I Dream of Jeannie Cusamano: Christopher has a nightmare about being haunted by Emil Kolar. It begins with Christopher drinking coffee at Satriale’s in the daytime. He hears the voice of Emil Kolar. Christopher floats through the store. He sees Adriana kneeling to eat a large sausage held by a disembodied hand in the meat display fridge. Christopher looks away and when he looks back Carmela has replaced Adriana. Kolar appears, dead and wrapped in plastic. Suddenly it’s a windy night and Christopher is wearing a bloody butcher’s smock. He makes Emil a meat sandwich. Emil says Christopher fucked up and gives him four bullets. Christopher tries to give them to the hand in the fridge to hide but the hand grabs him instead. Christopher is jolted from sleep, covered in sweat. Later Christopher tells Paulie and Pussy about being haunted in dreams by his victim. Pussy says the more people Christopher kills, the better he will sleep. Pussy had one victim chasing him for months in his dreams.

Quote/Unquote: Christopher complains that he doesn’t have a character arc, but Pussy is unimpressed: ‘You know who had an arc? Noah.’ Dr Melfi’s ex-husband cuts to the core of her dilemma about treating Tony: ‘After a while, you’re gonna get beyond psychotherapy with its cheesy moral relativism, finally you’re gonna get to good and evil. And he’s evil.’ Tony confronts Christopher about shooting the bakery counter boy because the police have a description of Christopher and his car: ‘Why don’t you just leave a urine sample next time?’ Tony asks if he can help Agent Harris find anything when the FBI search the Soprano household. ‘Any incriminating evidence would be nice.’

Soundtrack: A band performs ‘Wind Beneath My Wings’, ‘Turn the Beat Around’ and ‘Summer Wind’ at Melissa Barese’s wedding reception. ‘Summertime’ by Booker T and the MGs. ‘Frank Sinatra’ by Cake.
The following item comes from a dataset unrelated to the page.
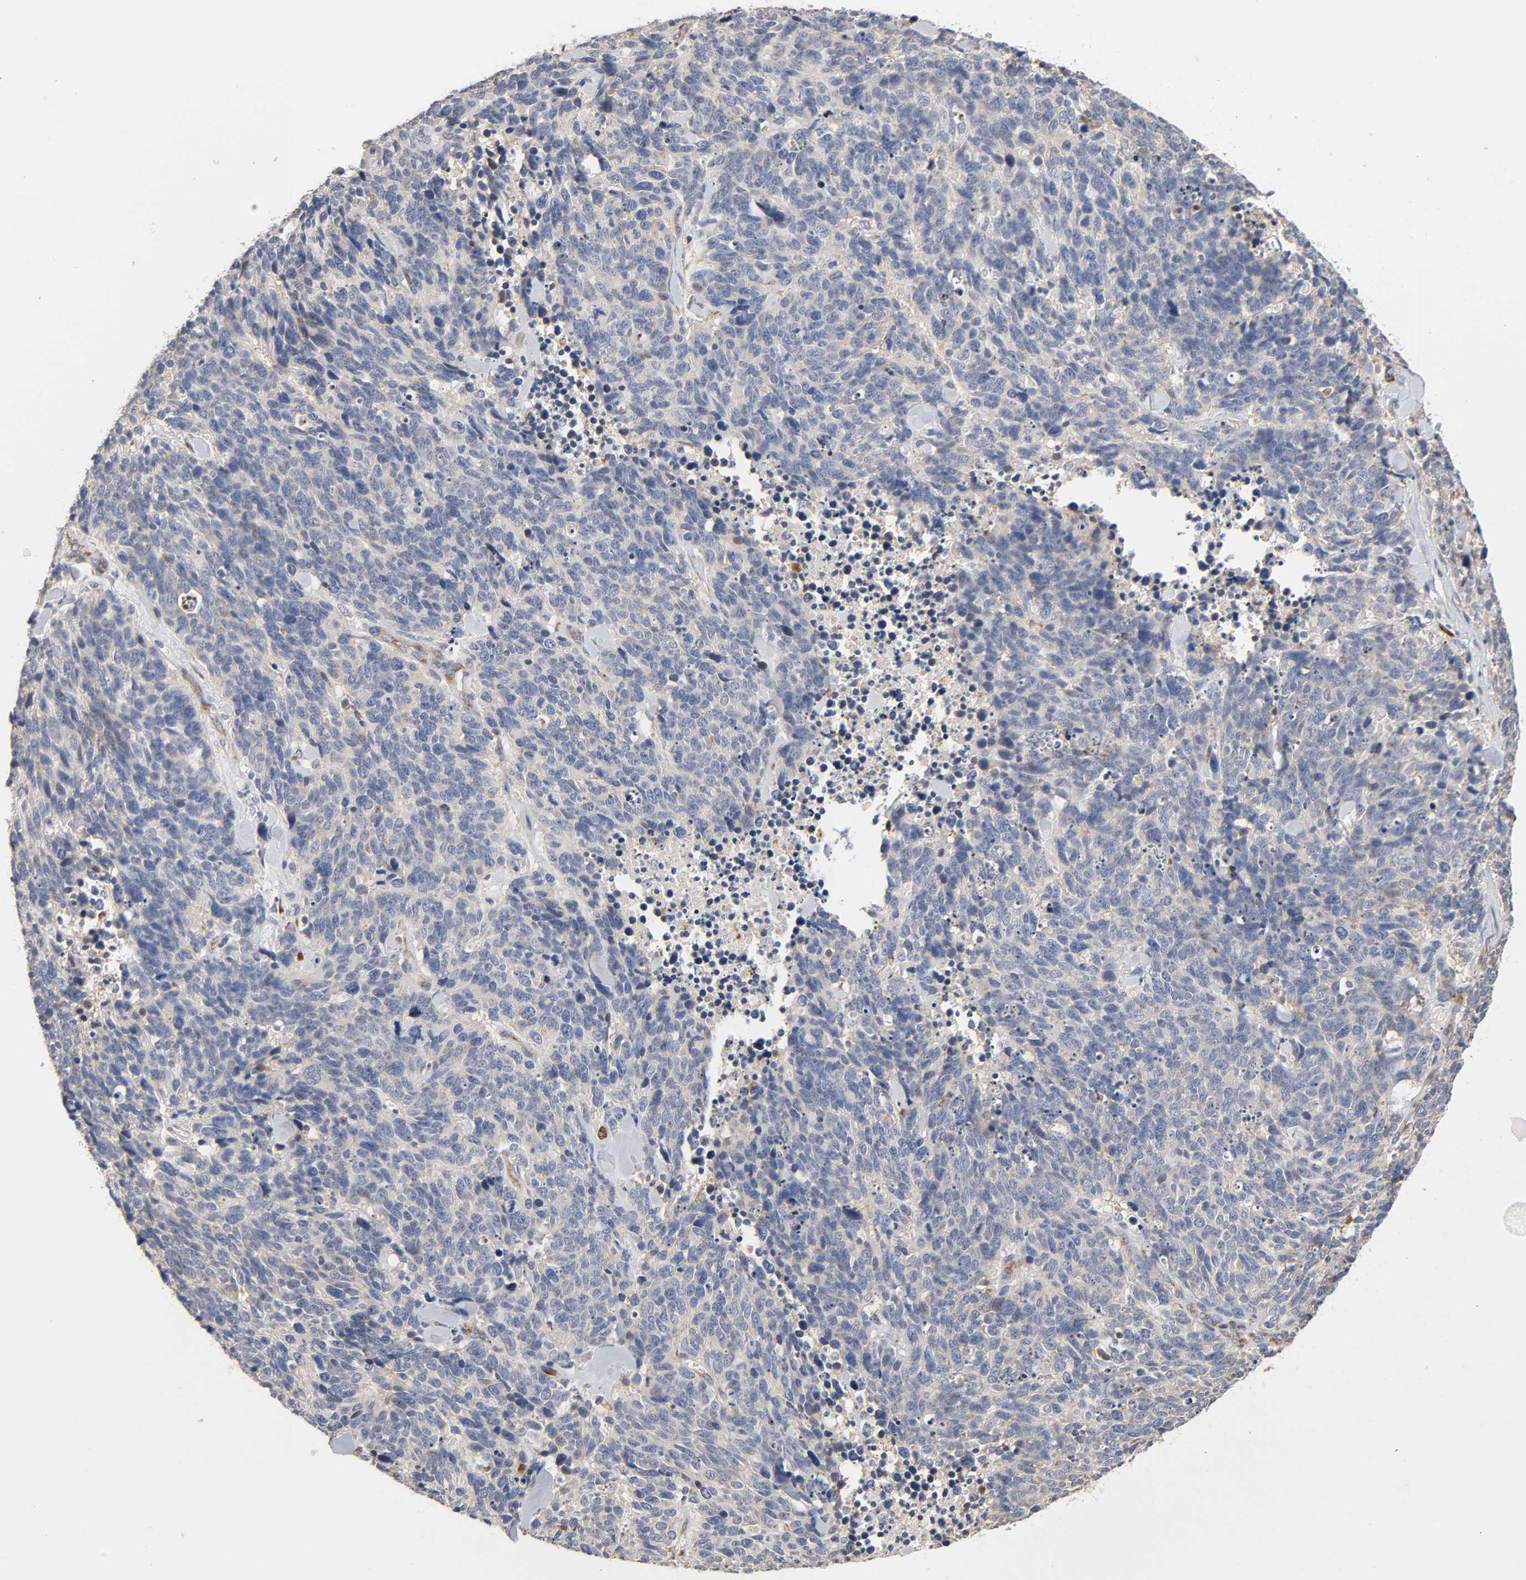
{"staining": {"intensity": "negative", "quantity": "none", "location": "none"}, "tissue": "lung cancer", "cell_type": "Tumor cells", "image_type": "cancer", "snomed": [{"axis": "morphology", "description": "Neoplasm, malignant, NOS"}, {"axis": "topography", "description": "Lung"}], "caption": "Tumor cells show no significant expression in lung malignant neoplasm. (DAB immunohistochemistry (IHC), high magnification).", "gene": "HDLBP", "patient": {"sex": "female", "age": 58}}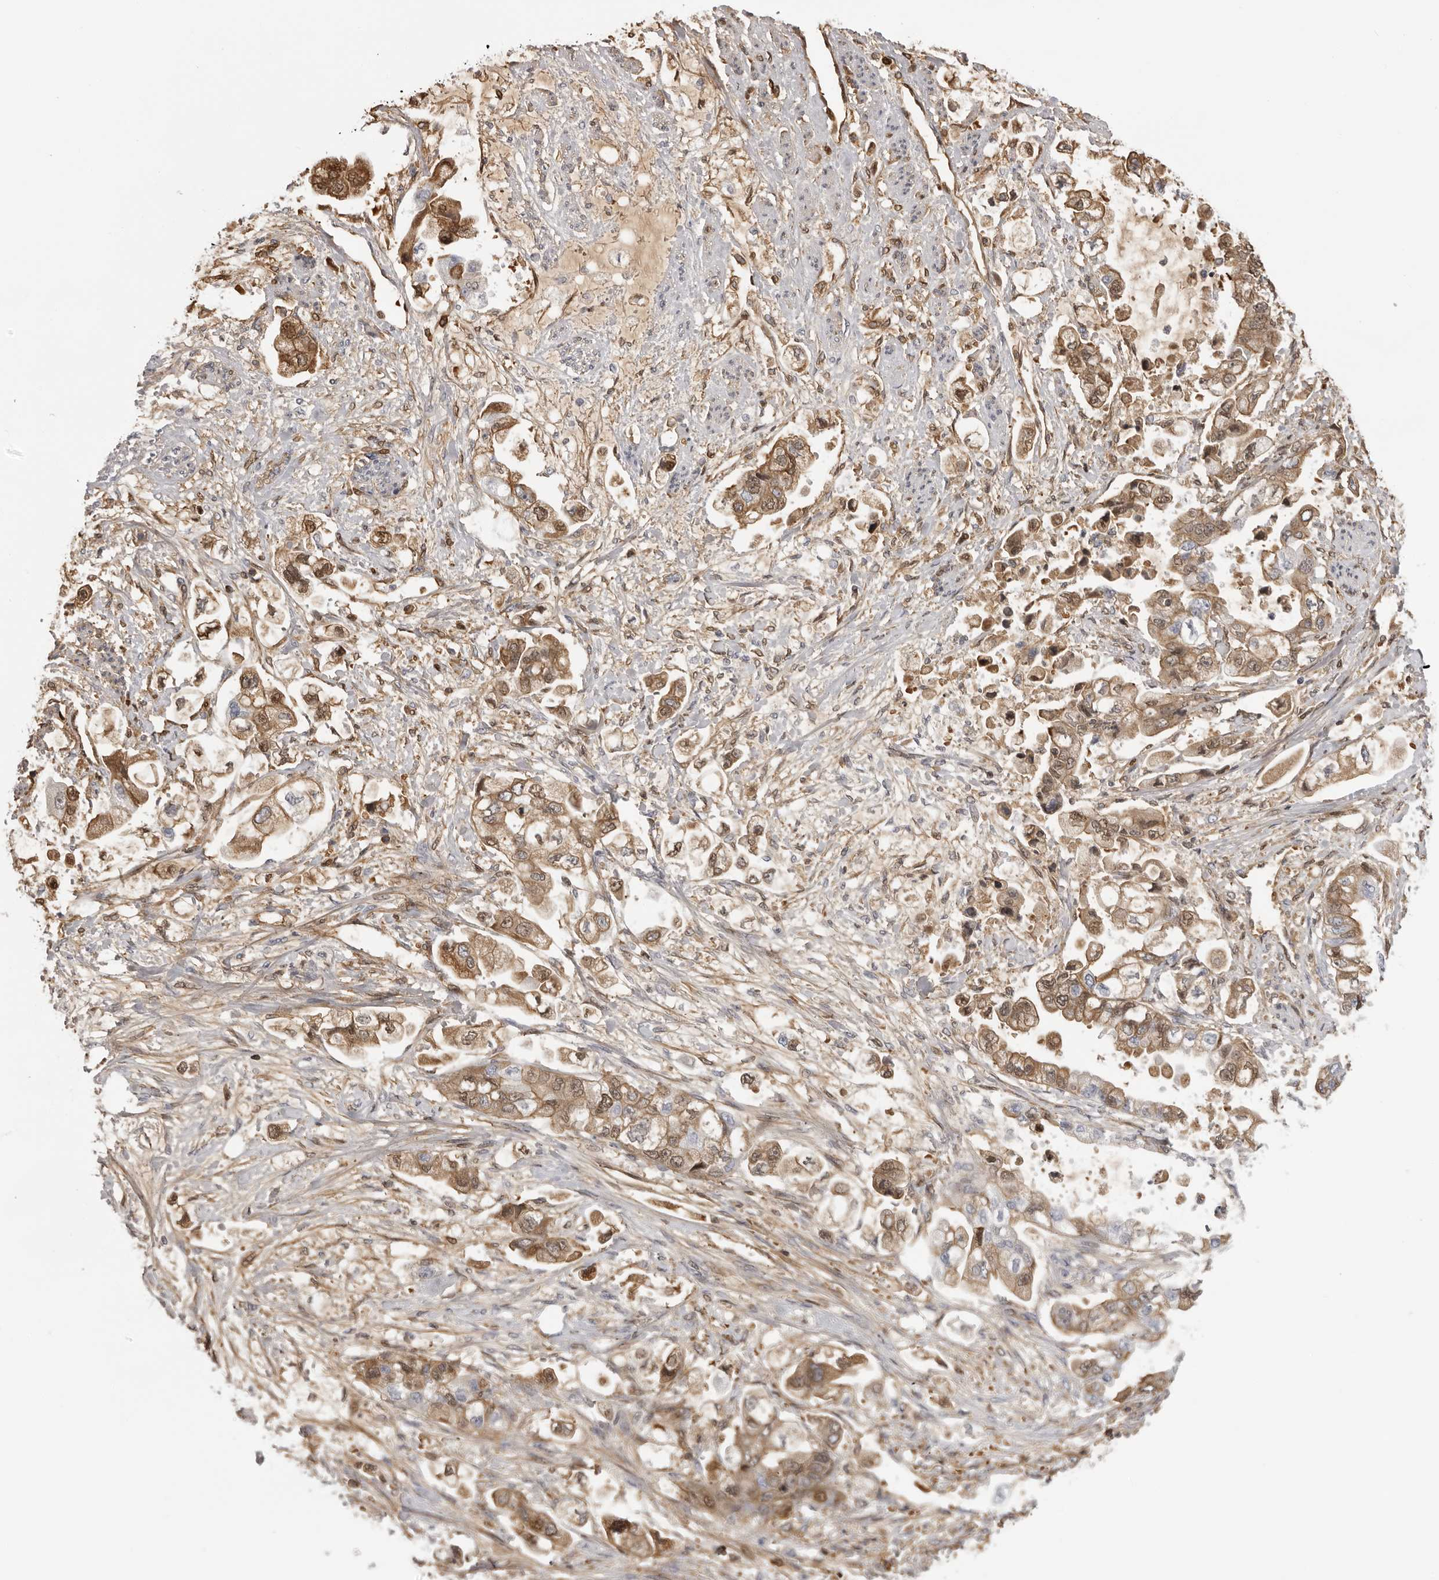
{"staining": {"intensity": "moderate", "quantity": ">75%", "location": "cytoplasmic/membranous,nuclear"}, "tissue": "stomach cancer", "cell_type": "Tumor cells", "image_type": "cancer", "snomed": [{"axis": "morphology", "description": "Adenocarcinoma, NOS"}, {"axis": "topography", "description": "Stomach"}], "caption": "Immunohistochemistry (IHC) image of neoplastic tissue: stomach cancer stained using immunohistochemistry (IHC) reveals medium levels of moderate protein expression localized specifically in the cytoplasmic/membranous and nuclear of tumor cells, appearing as a cytoplasmic/membranous and nuclear brown color.", "gene": "PLEKHF2", "patient": {"sex": "male", "age": 62}}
Surveillance Report: Several characters watch a news programme of television featuring the fictional character Jeffrey Wernick, a syndicated columnist and author of many books about the mob. Wernick is quoted extensively in ‘The Sopranos: A Family History’, an official tie-in book to the series first published in 2000. The scene where Christopher shoots the bakery counter boy in the foot is a sly reversal of a similar scene from Martin Scorcese’s ‘Goodfellas’. In the film Joe Pesci shoots the character Spider (played by Michael Imperioli) in the foot. In this episode the bullet is in the other foot, as Christopher (played by Michael Imperioli) shoots the counter boy in the foot. Several significant characters have their first appearance in this episode. Agent Harris of the FBI makes his debut, as do Dr. Melfi’s extended family. When news of the imminent indictments leaks out, Junior suspects there is a bad apple in the Family – the first person to do so. This storyline will have increasing importance in succeeding episodes.

The Verdict: ‘It’s like just the fuckin’ regular-ness of life is too fucking hard for me or something.’ News of imminent federal indictments sends the Family into a panic while Christopher is troubled by the lack of recognition for his work. The role of Italian Americans in society, and how they are depicted by the entertainment industry, is debated by several different groups in this episode. These discussions cleverly undercut the very same debate which the success of The Sopranos would subsequently spark. The FBI emerges from the shadows to become a real threat to the Soprano Family in this episode, while more intriguing insights into the life of Dr Melfi outside her office are revealed. The various plot strands of this debut series are slowly being brought to the boil…

1 comment:

Tom said...

The way that one ends with Christopher rushing out to get all the papers with his name in and Cake's 'Frank Sinatra' playing had me reaching for the rewind button to play it again.